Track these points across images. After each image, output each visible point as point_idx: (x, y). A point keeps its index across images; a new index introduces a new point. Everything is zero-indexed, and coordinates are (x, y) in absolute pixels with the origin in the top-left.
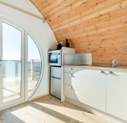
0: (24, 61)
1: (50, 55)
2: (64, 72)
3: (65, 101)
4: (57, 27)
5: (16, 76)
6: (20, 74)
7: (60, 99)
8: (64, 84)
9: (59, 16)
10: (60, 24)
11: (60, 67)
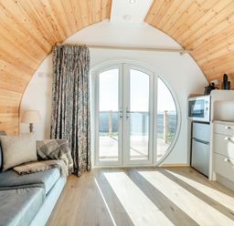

◆ **PROMPT**
Copy out the item above word for word, line by line, without the pictures.

◆ **RESPONSE BELOW**
Track these points across images. After each image, output each visible point as point_idx: (x, y). A point keeps its index across images; a new index introduces a new point. Everything is zero-indexed, and coordinates are (x, y) in absolute pixels with the origin in the top-left.
0: (24, 61)
1: (50, 55)
2: (64, 72)
3: (65, 101)
4: (57, 27)
5: (16, 76)
6: (20, 74)
7: (60, 99)
8: (64, 84)
9: (59, 16)
10: (60, 24)
11: (60, 67)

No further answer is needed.